We run that. This will take, again, we're using the smallest GPU possible here. So it's going to take a little bit of time. Also the quantization set that we use to make this model so small adds time to the processing. Or inference speeds. So we do have to wait a moment.

Okay. And we get our response. It took like a minute. Again, if you actually want to run this in production, you're probably going to want more GPU power and also not to quantize the model. So yeah, we get this. It's talking about actual LLAMAs. It just tells us a load of random things like their coats can be a variety of colors.

They are silky, I think it says somewhere. I know it did in the previous output. They're calm, so on and so on. We don't need that. So what we actually want to ask about is LLAMA2, the large language model. So now what we're going to do is run it through our REG pipeline and see what we get.

Okay. So that was 30 seconds to run. I think maybe the first time that you run the model it's a little bit slower. But yeah, that was quicker. So we get LLAMA2 is a collection of pre-trained fine-tuned large language models. Additionally, they're considered a suitable substitute for closed-source models like ChatGT, BARD, and Cloud.

They are optimized for dialogue and outperform open-source chat models on most benchmarks tested, which I think is the special thing about LLAMA2. Cool. Now, let's try some more questions. I'll save that REG example. It works a lot better. So what safety measures we use in the development of LLAMA2?

Just using the LLM without retrieval augmentation, we get this. So it just, I don't even know what it's talking about. It kind of just, it's almost like it's rambling about something. I'm not sure what that something is, but yeah, not a good answer. Now, if we look at what we get with retrieval augmentation, we get the development of LLAMA2 included safety measures, such as pre-training, fine-tuning, and model safety approaches.

The release of the 34 billion parameter model was delayed because they didn't have time to red team. That's a pretty good answer, but let's ask a little more about the red teaming procedures. I'm not going to bother asking the LLM because it clearly isn't capable of giving us good answers here.

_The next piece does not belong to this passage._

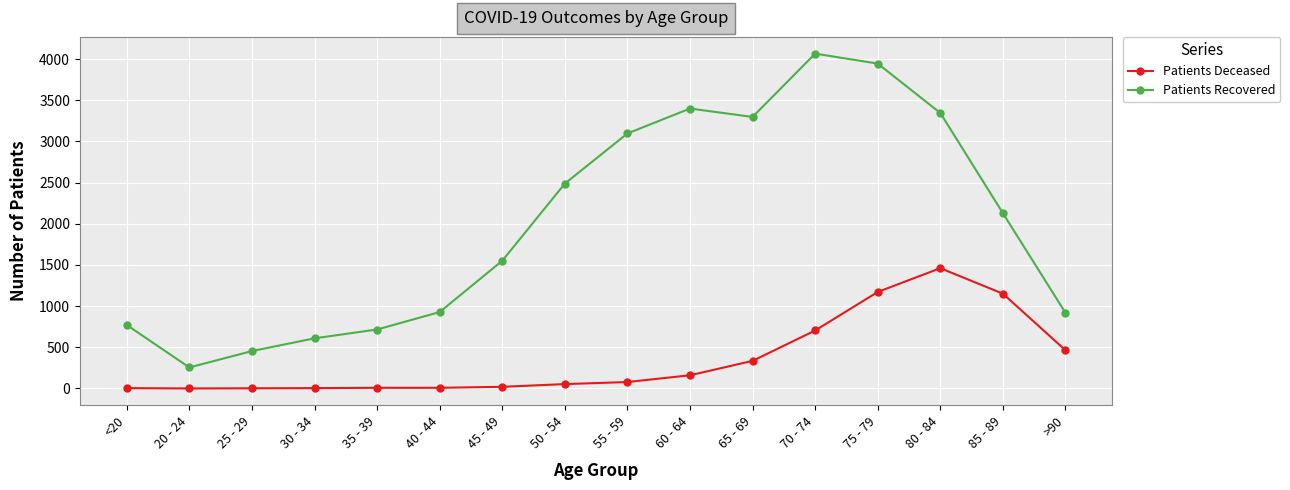

Where is the first local maximum for Patients Recovered?

60 - 64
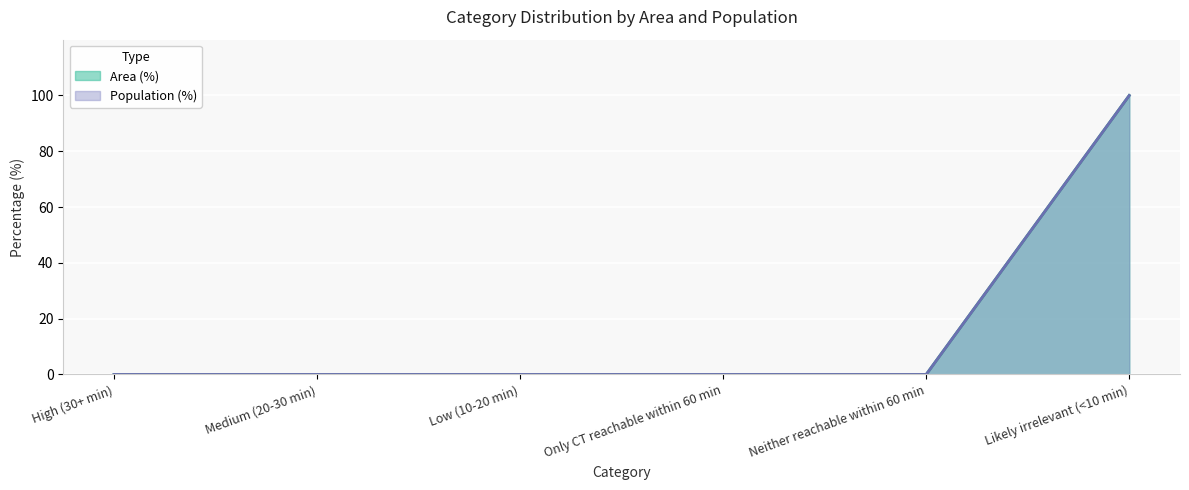

True or false: Grid Cells has more than 0 points higher than both neighbors.

False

So let's just go straight for the retrieval augmented pipeline. So we asked what are the red teaming procedures for LLAMA2 and it describes, okay, red teaming procedures used for LLAMA2 included creating prompts that might elicit unsafe or undesirable responses from the model, such as sensitive topics or prompts that could cause harm if the model was spun inappropriately.

These exercises were performed by a set of experts and it also notes that the paper mentions that multiple additional rounds of red team were performed over several months to ensure the robustness of the model. Cool. Now, let's ask one more final question. How does the performance of LLAMA2 compare to other local LLMs?

The performance of LLAMA2 is compared to other local LLMs such as Chinchilla and Bard in the paper, although I wouldn't call Bard a local LLM. Fine. Specifically, the authors report that LLAMA2 outperforms the other models on the series of helpfulness and safety benchmarks that they tested. LLAMA2 appears to be on par with some of the closed source models, at least on the human evaluations they performed.

So that would be models like GPT 3.5, which is, seems a little bit better than LLAMA2, but not by that much. Except for my coding stuff. Coding stuff, LLAMA2 is pretty terrible. Everything else, it seems pretty good. Now, yeah, that's the example. We can see very clearly that retrieval augmentation works a lot better than without retrieval augmentation.

That's why this sort of technique is super powerful. It means your LLM can answer questions about more up-to-date topics, which it can't otherwise. It means it can answer questions about, like if you have, maybe you work in an organization, you have internal documents, it means it can answer questions about that.

So overall, retrieval augmentation in most cases is really useful. Now that's it for this video. I hope this has been useful and interesting. So thank you very much for watching and I will see you again in the next one. Bye.